Pipeline	Accuracy (of 3)	Effective tokens
Released v22.0.9 (evidence materialized into the executor prompt)	0.50	~5.7k
Current (shared session, evidence by reference)	2.33	~5.8k

Roughly a 4.7× accuracy improvement at token parity — with the caveat stated plainly: one task family, n=3 per cell. The prior pipeline’s dominant failure was structural, which is why we trust the direction: its distiller pre-computed (often wrong) scalar answers and the sealed executor could neither reach the raw data nor its tools to check them.

Model Guidance

Same audit-style task, 3 runs per model, current pipeline:

Model	Accuracy (of 3)	Notes
`gemini-3.5-flash`	3.00	Perfect on every run, including the doc-gated tool chain — the reliability pick
`gpt-5.4`	2.33	Strong; occasionally shortcut the hardest join
`gemini-3.1-flash-lite`	2.00	Same score every run, 3–6 s end to end — the cost/latency pick
`gpt-5.4-mini`	~0.5	Frequently skipped tools and answered from priors — not recommended for this regime

Treat this as guidance, not a leaderboard: it is one task family, and models move fast. The durable takeaway is that small, cheap models are genuinely viable in this harness — pick one and verify with your own assertions, the way the example does.

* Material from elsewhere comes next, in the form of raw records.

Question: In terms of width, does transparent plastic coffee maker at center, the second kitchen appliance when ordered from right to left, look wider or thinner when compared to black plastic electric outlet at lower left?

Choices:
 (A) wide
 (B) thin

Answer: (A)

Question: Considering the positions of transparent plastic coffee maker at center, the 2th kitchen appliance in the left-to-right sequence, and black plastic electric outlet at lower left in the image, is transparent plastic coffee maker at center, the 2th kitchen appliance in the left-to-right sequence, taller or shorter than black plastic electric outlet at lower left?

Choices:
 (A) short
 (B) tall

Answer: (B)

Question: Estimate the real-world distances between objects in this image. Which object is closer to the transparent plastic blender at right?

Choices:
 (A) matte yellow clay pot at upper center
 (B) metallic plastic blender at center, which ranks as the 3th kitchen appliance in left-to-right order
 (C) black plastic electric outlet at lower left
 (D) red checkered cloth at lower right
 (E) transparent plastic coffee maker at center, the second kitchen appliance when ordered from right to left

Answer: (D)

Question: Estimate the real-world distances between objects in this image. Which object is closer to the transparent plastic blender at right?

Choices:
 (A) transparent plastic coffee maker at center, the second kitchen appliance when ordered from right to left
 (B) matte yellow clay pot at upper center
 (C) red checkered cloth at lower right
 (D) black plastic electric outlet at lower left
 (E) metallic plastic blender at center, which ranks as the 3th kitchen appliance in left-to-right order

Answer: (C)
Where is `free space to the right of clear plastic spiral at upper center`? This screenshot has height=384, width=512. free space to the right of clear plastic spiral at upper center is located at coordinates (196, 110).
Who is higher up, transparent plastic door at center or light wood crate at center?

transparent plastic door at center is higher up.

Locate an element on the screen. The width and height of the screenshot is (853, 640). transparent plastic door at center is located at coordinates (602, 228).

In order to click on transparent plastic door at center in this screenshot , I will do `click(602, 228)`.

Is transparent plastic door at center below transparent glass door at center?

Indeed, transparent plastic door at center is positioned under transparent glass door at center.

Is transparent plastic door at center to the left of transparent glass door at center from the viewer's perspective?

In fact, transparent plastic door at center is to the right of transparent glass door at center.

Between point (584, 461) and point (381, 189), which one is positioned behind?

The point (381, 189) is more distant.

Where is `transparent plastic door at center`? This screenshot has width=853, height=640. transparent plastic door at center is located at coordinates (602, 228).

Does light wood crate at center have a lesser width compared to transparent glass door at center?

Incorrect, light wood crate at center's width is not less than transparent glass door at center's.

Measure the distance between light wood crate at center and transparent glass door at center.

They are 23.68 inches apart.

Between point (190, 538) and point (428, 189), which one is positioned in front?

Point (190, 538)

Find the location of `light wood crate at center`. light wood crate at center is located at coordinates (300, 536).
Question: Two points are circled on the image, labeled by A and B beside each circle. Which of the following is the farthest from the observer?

Practical Reliability Notes

Keep small tool sets flat and inline. Grouped discovery earns its keep at catalog scale; below that, inline schemas are the most reliable shape, especially on smaller models.
Let smart defaults catch accidental prompt floods. Oversized undeclared inputs are promoted runtime-only by default, and the Smart Defaults Agent in the long-agent examples shows the same behavior across the generated packages.
Assert ground truth where you can. The grounded-audit pattern — compute the expected answer in code, assert the agent matched — is cheap insurance for any agent with a deterministic sub-result.
Prefer typed outputs over prose parsing. The signature validates and retries with feedback; that loop is where a lot of practical reliability comes from.

What We Don’t Claim

We do not claim token-cost savings from the evidence-by-reference design — we tested for them and they did not materialize. A code-first agent processes bulky data in code and does not re-read it in its context window across turns, so the cost the design avoids is largely a one-time (and cacheable) prompt cost, not a compounding one. The measured wins are correctness, bounded context occupancy at any data size, and isolation of raw context from the tool-using stage — not a smaller bill.